Choices that Can Stink Up Your Work Reputation

Building a good reputation is important.  Maintaining it will depend on your choices.  Your happiness, success, self-confidence and quality of life increases when you have a good reputation.  Like a degree from a university or badge from the Boy Scouts a reputation, be it good, bad, or questionable is earned.  Make a pact with yourself to earn an enviable one.

There are choices and circumstances that stink up your reputation on the job; a few can sink it.  

Be Careless with Social Networking.
On the job your online "track record" is a powerful ingredient in your overall reputation.  Never forget that content posted and made available to the public can easily be in the hands of those you work with and for.   Questionable photos include any photos that make you or others look bad.  While you may feel confident that only people you want to see it have exclusive access, there is no guarantee others can’t find a way to view them.

* **EXERCISE**
Reproduce the passage on work reputation word for word, starting at "There are choices" and ending at "to view them.".

* **AVAILABLE DATA**
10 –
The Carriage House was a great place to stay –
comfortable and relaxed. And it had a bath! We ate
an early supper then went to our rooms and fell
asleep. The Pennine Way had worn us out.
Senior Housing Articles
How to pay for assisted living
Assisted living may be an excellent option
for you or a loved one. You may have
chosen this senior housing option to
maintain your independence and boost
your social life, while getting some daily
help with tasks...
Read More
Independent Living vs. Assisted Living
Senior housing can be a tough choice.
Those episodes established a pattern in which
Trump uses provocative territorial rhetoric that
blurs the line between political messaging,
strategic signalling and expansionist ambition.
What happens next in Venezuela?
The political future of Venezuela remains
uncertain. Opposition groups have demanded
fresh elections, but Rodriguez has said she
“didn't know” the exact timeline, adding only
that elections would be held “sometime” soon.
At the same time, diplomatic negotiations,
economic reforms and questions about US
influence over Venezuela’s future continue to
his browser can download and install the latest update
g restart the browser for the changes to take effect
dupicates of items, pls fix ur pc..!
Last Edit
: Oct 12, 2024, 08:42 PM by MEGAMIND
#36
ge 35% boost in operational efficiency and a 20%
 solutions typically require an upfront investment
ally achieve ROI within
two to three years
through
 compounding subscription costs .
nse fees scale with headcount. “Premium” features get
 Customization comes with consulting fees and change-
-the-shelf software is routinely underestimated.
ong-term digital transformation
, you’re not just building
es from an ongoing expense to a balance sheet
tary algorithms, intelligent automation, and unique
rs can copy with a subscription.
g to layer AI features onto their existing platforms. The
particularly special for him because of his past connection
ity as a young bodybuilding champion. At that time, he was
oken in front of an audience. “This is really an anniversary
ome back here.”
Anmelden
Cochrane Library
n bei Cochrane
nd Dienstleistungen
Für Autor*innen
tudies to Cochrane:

* **COMPLETED TASK**
There are choices and circumstances that stink up your reputation on the job; a few can sink it.  

Be Careless with Social Networking.
On the job your online "track record" is a powerful ingredient in your overall reputation.  Never forget that content posted and made available to the public can easily be in the hands of those you work with and for.   Questionable photos include any photos that make you or others look bad.  While you may feel confident that only people you want to see it have exclusive access, there is no guarantee others can’t find a way to view them.